T Q&A

Laura Briggs, a UA Department of Women's Studies professor, is interested in things that don't often come to mind when discussing foreign policy. An author of 12 articles and a book, Reproducing Empire: Race, Sex, Science and U.S. Imperialism in Puerto Rico, Briggs has focused primarily on questions of sexuality and reproduction. Her latest studies probe the conflict between movements, particularly among gays and lesbians, to expand adoption rights in the United States and Europe on one hand, and a Latin American outcry over the expropriation of children on the other. This outcry has taken the form of rumors that foreigners are seeking kids to harvest their organs. Briggs will talk about all this Wednesday, Nov. 30, at 6 p.m. in room 451 of the UA's Modern Languages Building, 1423 E. University Blvd.

What are the adoption numbers like in Latin America?

From Latin America, it's not the hugest number. From Guatemala--that number I do have in my head--we adopted about 2,300 kids last year. ... From Mexico and other countries in Latin America, the numbers were much smaller. And that actually has a whole political history. A lot of places in Latin America have been sort of opposed to U.S. adoption and put in place stricter and stricter laws governing adoption.

Why is that?

It's a combination of things. The best way to answer that is to say that the adoption from Latin America started during the Central American civil wars of the 1980s. And some of that was legitimate people from the Red Cross trying to get people--kids--out of war zones whose parents might have been killed. Some of it was not so legitimate. The tactic of the military was disappearance; disappearing adults, soldiers, guerillas--leaving their bodies by the roadside. But they also disappeared kids. So they'd go into a village and collect kids, and a lot of them wound up adopted in the United States and Europe.

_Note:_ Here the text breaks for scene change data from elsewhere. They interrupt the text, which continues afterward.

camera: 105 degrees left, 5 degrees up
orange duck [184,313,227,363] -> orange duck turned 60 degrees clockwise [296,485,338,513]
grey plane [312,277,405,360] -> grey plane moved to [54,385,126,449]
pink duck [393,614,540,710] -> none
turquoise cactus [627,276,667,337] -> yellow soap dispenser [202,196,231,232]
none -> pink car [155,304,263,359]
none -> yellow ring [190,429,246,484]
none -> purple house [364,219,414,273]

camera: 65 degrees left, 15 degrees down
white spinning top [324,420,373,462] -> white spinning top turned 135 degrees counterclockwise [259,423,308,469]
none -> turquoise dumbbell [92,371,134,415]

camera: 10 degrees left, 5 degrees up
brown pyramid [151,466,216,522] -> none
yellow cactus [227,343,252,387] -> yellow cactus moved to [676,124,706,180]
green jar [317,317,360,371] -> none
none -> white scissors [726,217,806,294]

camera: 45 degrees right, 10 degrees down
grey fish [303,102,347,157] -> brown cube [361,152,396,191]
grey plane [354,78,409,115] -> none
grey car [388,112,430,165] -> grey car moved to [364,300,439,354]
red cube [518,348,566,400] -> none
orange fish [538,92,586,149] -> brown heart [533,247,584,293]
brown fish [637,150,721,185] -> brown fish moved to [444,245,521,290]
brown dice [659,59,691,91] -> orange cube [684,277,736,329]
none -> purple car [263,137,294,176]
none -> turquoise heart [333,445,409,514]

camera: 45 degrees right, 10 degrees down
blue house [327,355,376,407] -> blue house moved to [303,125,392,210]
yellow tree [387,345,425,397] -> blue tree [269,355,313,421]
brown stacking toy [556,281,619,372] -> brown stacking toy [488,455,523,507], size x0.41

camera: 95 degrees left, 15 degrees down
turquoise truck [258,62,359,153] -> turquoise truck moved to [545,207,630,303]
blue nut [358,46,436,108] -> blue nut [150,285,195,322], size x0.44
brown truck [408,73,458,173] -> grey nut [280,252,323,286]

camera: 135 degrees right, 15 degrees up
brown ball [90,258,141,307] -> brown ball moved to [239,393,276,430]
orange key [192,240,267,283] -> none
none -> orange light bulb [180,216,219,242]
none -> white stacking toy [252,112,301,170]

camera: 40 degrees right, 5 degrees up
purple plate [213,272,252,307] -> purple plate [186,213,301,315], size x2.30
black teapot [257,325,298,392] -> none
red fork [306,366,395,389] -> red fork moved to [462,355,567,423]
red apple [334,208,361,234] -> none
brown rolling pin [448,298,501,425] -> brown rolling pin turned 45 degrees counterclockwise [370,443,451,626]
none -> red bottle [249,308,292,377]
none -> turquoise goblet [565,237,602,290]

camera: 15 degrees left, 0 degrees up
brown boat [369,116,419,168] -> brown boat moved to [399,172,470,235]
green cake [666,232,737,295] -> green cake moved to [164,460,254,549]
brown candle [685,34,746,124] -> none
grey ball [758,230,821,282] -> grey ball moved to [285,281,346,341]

Are there other reasons for opposition?

... (B)ecause it's seen as U.S.-American privilege. You know, we get to go to Latin America and save their children, and it's insulting. ... It bothers you. And that's been part of it. So there's been this back and forth with different countries about laws governing adoption. And there are also rumors--and some evidence--that some kids come to be available for adoption illegally. They're kidnapped; their parents are coerced and so forth. Guatemala is weird. The United States is the only country adopting children from Guatemala at this point, because the rest of the world sees Guatemala as a place where adoption is fraught with illegitimacy and kidnapping and coercion. ... Guatemala has the highest rate per capita of adoptions. Most adoptions in the United States--inter-country adoptions--are coming from China and Korea these days.

How do gays and lesbians fit into the debate?

The full question that I've been talking about--about Guatemala--particularly affects gay and lesbian people, because China has strict limitations on who can adopt. So gay and lesbian people, at this point, cannot adopt from China--neither can African Americans; neither can people who are above a certain age. Gay and lesbian people are sort of the most vulnerable to restrictions on inter-country adoption. They're, like, sort of canaries in the coal mine for how adoption gets restricted. ... So the talk's going to look at that conflict between those two political movements and suggest that some of the ways that gay and lesbian people have been able to get around restrictions on adoption have been because adoption--at the same time everything else has--has been getting increasingly commercialized. If you have enough money, you can adopt at this point.

What impact has commercialization had?

Adoption, like a lot of things--like being able to be safe in a hurricane, like after Katrina--has become a privilege only of wealthy people. And from everything that we're seeing, changes in the economy are changing our relationship to adoption, are changing our relationship to citizenship. We're getting transformed from citizens by virtue of being born to citizen-consumers.

Do you see any good coming from the commercialization of adoption?

I think that adoption is a good thing in certain cases. I don't think that all children are wanted. I think that anything that facilitates adoption under the circumstances of what the parents want is a good thing. The commercialization of adoption has made it easier to relinquish a child, and it's made it easier to adopt a child. The bad side is (that) it's taken away protections for birth families who might not want to give up their kid. ... It's made it harder for a lot of families to keep their kids.